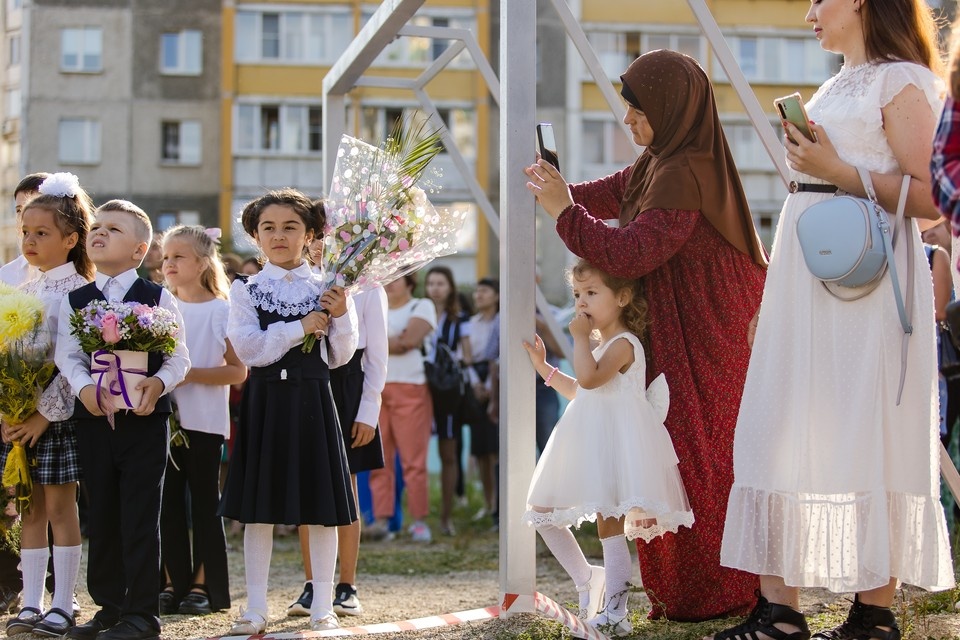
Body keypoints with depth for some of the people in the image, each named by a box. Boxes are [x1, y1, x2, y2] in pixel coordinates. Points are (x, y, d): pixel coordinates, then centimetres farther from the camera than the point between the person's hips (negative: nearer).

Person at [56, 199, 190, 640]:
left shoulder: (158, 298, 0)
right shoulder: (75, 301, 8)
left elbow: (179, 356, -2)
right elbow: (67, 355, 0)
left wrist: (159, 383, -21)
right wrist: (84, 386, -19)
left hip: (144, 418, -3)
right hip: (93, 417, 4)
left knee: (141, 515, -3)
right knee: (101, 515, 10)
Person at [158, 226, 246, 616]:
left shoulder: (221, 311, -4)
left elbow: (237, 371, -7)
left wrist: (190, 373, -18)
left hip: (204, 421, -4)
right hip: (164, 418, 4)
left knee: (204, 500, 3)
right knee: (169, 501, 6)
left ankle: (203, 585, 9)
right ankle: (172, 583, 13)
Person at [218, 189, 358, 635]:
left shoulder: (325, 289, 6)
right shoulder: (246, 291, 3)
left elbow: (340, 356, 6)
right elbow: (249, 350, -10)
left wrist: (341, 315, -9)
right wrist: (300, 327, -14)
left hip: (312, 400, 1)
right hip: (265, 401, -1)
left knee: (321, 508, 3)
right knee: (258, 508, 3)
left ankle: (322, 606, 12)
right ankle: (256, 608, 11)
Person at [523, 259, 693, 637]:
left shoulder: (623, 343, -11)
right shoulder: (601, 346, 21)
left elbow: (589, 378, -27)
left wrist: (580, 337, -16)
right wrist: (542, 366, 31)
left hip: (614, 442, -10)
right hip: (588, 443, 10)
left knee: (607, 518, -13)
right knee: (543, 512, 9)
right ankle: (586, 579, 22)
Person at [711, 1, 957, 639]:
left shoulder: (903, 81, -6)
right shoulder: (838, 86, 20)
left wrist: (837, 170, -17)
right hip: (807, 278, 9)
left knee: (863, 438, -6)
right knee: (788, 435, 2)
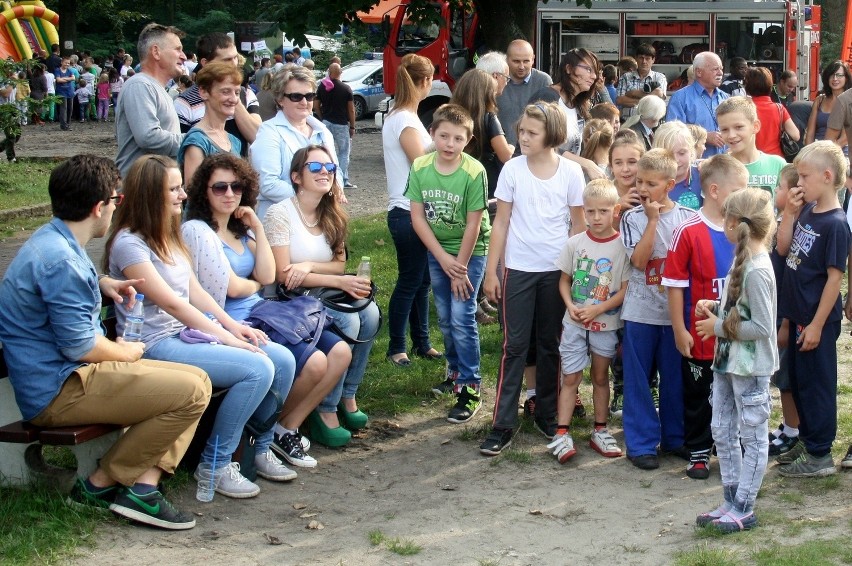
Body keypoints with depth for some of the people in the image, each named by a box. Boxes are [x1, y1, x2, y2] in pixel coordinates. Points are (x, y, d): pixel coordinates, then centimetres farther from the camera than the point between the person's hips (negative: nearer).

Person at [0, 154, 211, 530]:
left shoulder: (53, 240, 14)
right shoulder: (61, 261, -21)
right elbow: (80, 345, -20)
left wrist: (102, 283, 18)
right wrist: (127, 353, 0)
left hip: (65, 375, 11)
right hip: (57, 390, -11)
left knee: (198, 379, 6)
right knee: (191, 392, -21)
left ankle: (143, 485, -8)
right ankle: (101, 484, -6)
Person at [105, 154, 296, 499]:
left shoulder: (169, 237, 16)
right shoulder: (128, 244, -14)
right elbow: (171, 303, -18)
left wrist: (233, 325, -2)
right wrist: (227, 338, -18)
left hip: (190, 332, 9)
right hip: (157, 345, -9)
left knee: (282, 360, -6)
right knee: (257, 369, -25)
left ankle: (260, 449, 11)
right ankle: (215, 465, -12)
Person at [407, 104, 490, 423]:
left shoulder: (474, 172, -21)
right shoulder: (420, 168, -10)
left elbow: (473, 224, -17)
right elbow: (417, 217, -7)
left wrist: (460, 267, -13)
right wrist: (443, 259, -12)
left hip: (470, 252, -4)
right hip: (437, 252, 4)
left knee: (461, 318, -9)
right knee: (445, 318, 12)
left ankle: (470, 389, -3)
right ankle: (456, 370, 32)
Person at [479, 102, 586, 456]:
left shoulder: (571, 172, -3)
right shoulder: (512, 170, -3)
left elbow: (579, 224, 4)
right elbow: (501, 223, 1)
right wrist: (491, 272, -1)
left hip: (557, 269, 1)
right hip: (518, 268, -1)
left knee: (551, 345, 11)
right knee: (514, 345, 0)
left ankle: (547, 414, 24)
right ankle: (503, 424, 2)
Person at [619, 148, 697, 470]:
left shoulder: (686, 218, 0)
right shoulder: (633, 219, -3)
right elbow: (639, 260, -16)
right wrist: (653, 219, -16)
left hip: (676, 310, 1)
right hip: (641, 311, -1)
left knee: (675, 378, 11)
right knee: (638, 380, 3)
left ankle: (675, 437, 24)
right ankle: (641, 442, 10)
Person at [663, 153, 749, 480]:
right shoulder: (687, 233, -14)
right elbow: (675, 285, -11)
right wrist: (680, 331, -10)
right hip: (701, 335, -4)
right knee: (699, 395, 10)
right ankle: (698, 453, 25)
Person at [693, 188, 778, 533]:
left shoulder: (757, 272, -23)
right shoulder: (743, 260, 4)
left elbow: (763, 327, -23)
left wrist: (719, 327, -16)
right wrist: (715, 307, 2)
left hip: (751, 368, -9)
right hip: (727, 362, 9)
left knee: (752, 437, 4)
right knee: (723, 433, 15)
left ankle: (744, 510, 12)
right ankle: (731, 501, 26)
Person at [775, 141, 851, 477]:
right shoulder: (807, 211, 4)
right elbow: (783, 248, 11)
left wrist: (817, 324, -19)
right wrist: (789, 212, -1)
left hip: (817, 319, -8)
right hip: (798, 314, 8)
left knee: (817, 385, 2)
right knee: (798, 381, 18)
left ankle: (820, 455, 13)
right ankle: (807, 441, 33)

⁂

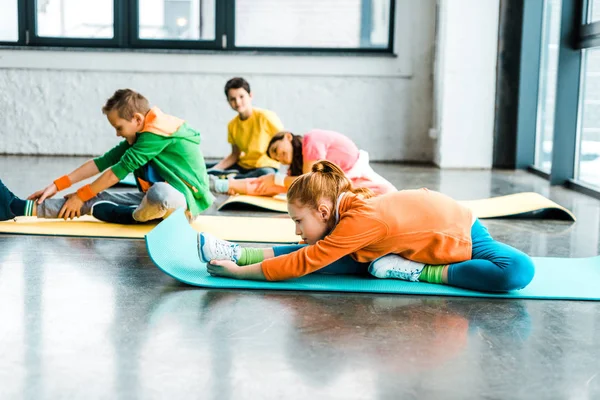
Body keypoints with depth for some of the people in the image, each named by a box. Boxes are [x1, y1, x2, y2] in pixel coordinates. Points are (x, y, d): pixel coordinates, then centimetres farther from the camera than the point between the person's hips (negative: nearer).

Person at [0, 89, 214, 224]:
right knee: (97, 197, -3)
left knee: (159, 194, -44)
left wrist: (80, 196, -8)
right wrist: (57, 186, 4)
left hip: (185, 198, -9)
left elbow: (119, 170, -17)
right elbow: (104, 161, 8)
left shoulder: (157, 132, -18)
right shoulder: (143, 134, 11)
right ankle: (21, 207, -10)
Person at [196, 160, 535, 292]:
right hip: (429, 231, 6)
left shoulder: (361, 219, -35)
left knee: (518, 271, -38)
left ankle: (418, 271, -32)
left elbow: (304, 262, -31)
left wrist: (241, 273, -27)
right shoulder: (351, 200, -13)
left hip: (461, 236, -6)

⁂

**GOAL OF THE EXERCISE**
Take everything from the line containing "left shoulder: (361, 219, -35)" down to the line containing "left hip: (461, 236, -6)", and add 95 to every number in each keypoint triple, both pixel coordinates and the depth value. Write out only those lines in full, keeping each keypoint name.

**PROBLEM SOLUTION**
left shoulder: (456, 314, 60)
left knee: (613, 366, 57)
left ankle: (513, 366, 63)
left elbow: (399, 357, 64)
left wrist: (336, 368, 68)
right shoulder: (446, 295, 82)
left hip: (556, 331, 89)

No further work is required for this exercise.